# MIDI Guitar 2 & breath controller instead of Keyboard/Mod/Pitchwheel



## LoFiLeif (Apr 30, 2021)

I've come to rely more and more on my (JamOrigin) MIDI Guitar 2/TEControl BBC2 breath controller combo for smaller setting stuff, writing for jazz bands and/or chamber music. I prefer traditional methods (keyboard, piano roll, drawing automation, for pure mockups, where the aim is to be as close to any original as possible. But for any creation not hampered by any models to imitate, I absolutely prefer the expressivity and smoothness in the process of working with the MIDI Guitar (MG2) setup. This is mainly, of course, for monophonic or limited polyphony instruments, as the MG2 software as of now, still has some issues with larger chords and the minor second interval. But there is still a ton of stuff that can be done, and I would love to hear about your experiences on the matter. I leave you with this a conversation starter:


----------



## MexicanBreed (May 18, 2021)

I also use MG 2 on occasion. It's quite good, honestly. I find that even with the imperfections it is still very enjoyable. My technique is nowhere as good as it is needed for a clean-ish tracking but it feels more expressive to play the guitar than a keyboard (which I can't say I play...more like typing with two fingers). I was so intrigued with the breath controller I purchased one, although I'm still working with the settings. 
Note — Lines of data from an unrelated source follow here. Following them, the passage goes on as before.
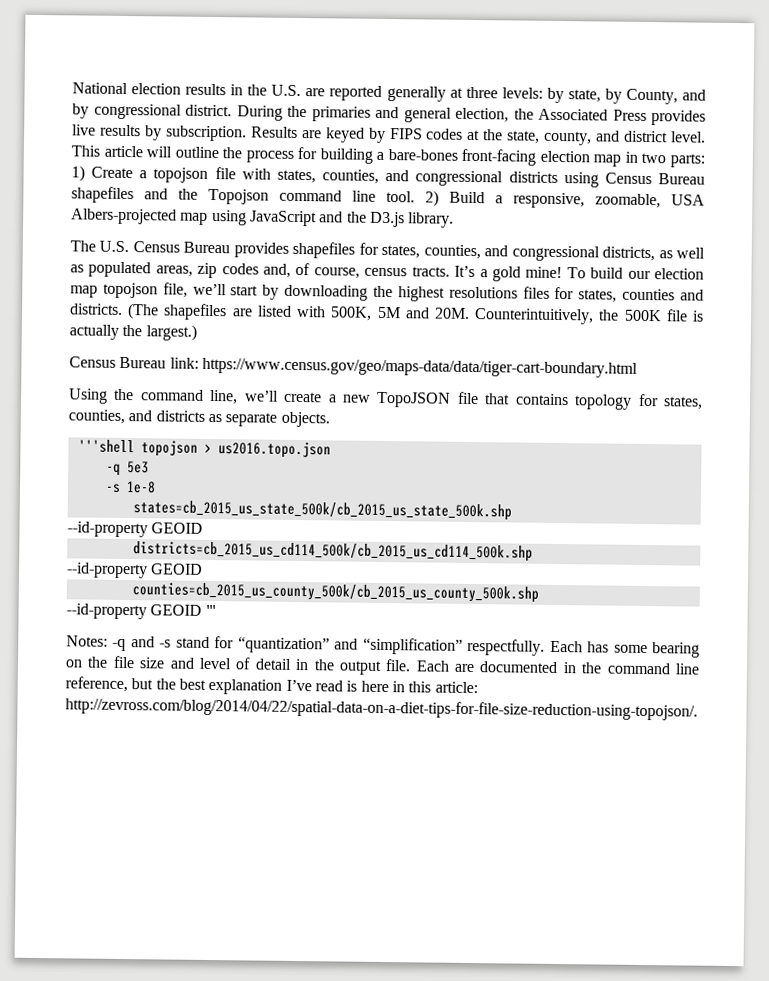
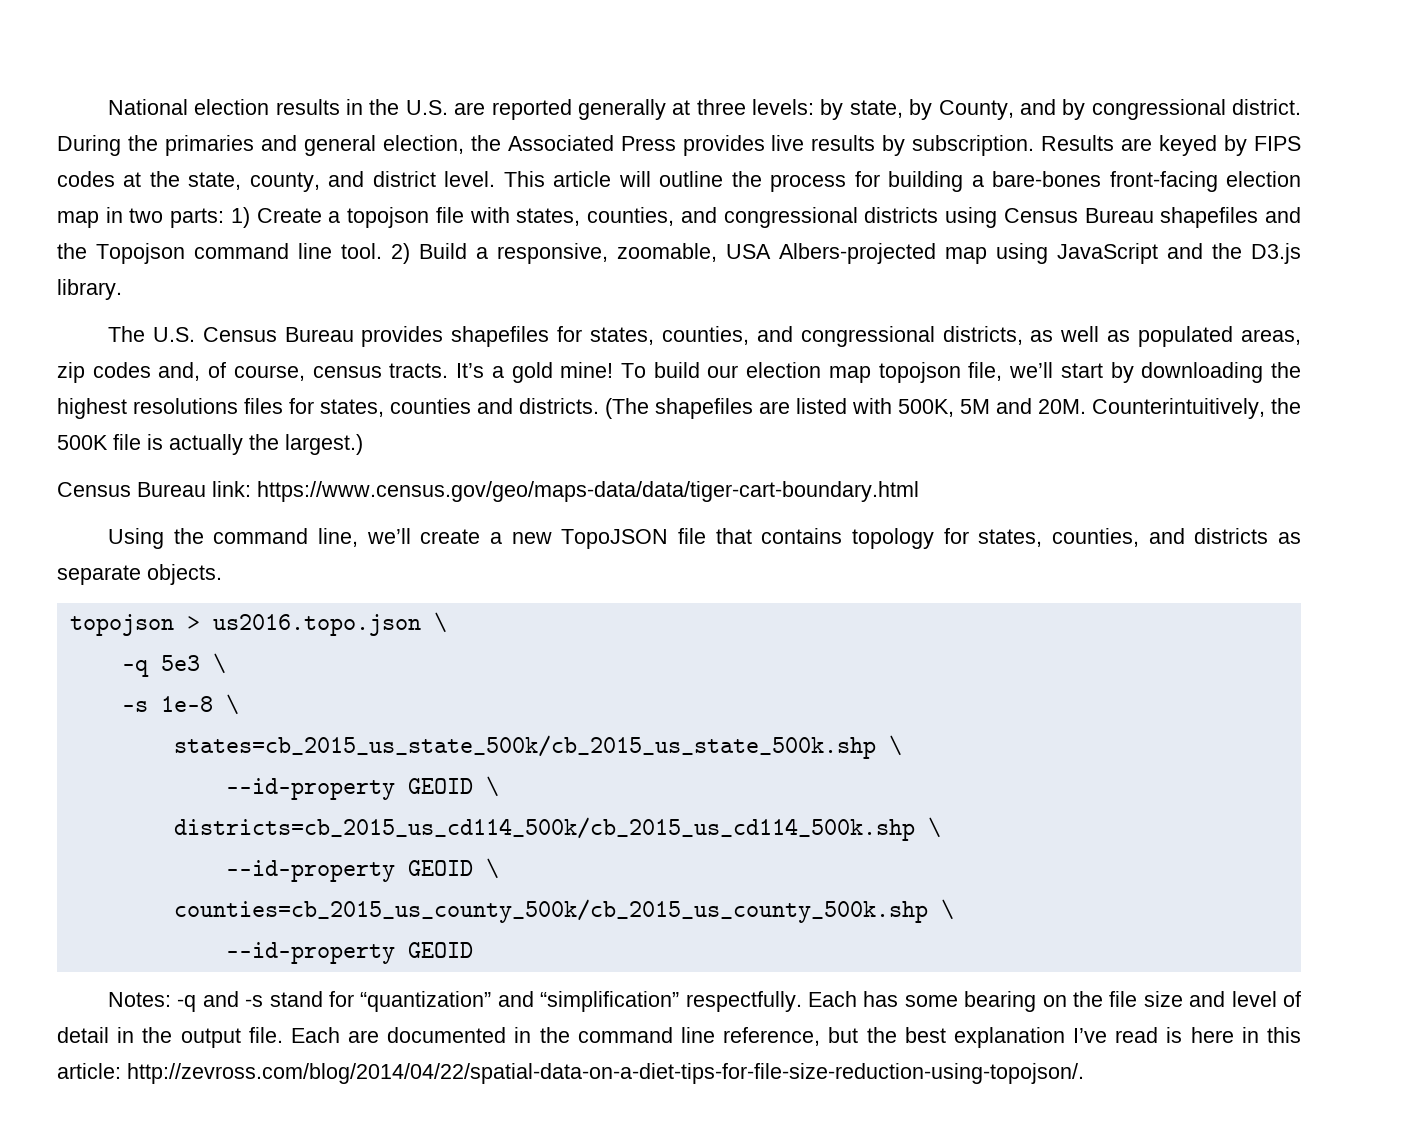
[77,439,135,454] '''shell -> (222, 574) none
(331, 450) none -> [433,612,447,633] \
(149, 467) none -> [212,653,226,674] \
(156, 487) none -> [225,694,239,715] \
[67,521,204,538] // --id-property GEOID -> [888,735,902,756] [225,776,499,800] \ // --id-property GEOID \
[66,562,204,579] // --id-property GEOID -> [927,817,941,838] [225,858,499,882] \ // --id-property GEOID \
[66,603,216,620] // --id-property GEOID ''' -> [940,899,954,920] [225,942,473,964] \ // --id-property GEOID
Your video is very inspiring!


----------



## LoFiLeif (May 18, 2021)

MexicanBreed said:


> I also use MG 2 on occasion. It's quite good, honestly. I find that even with the imperfections it is still very enjoyable. My technique is nowhere as good as it is needed for a clean-ish tracking but it feels more expressive to play the guitar than a keyboard (which I can't say I play...more like typing with two fingers). I was so intrigued with the breath controller I purchased one, although I'm still working with the settings.
> 
> Your video is very inspiring!


Thanks, man! Yeah, the breath controller is a real asset to any MIDI guitar setup. What is it about the settings that you feel you need to work with? I felt it was kind of intuitive, although I must admit, I tend to adjust the settings to each new scene or instrument nowadays. Thereäs always some little way it can be improved to help you maximize control. If you have any questions, Iäll be more than happy to help though! 👍


----------



## MexicanBreed (May 18, 2021)

Thanks man. Probably I just need to practice what suits best. Anything with practice gets easier. Usually I plug the guitar with a wireless transmitter. It rocks being able to play without cables. Wish it was the same for the breath controller.


----------



## LoFiLeif (Feb 22, 2022)

MexicanBreed said:


> Thanks man. Probably I just need to practice what suits best. Anything with practice gets easier. Usually I plug the guitar with a wireless transmitter. It rocks being able to play without cables. Wish it was the same for the breath controller.


Well, now it is!


----------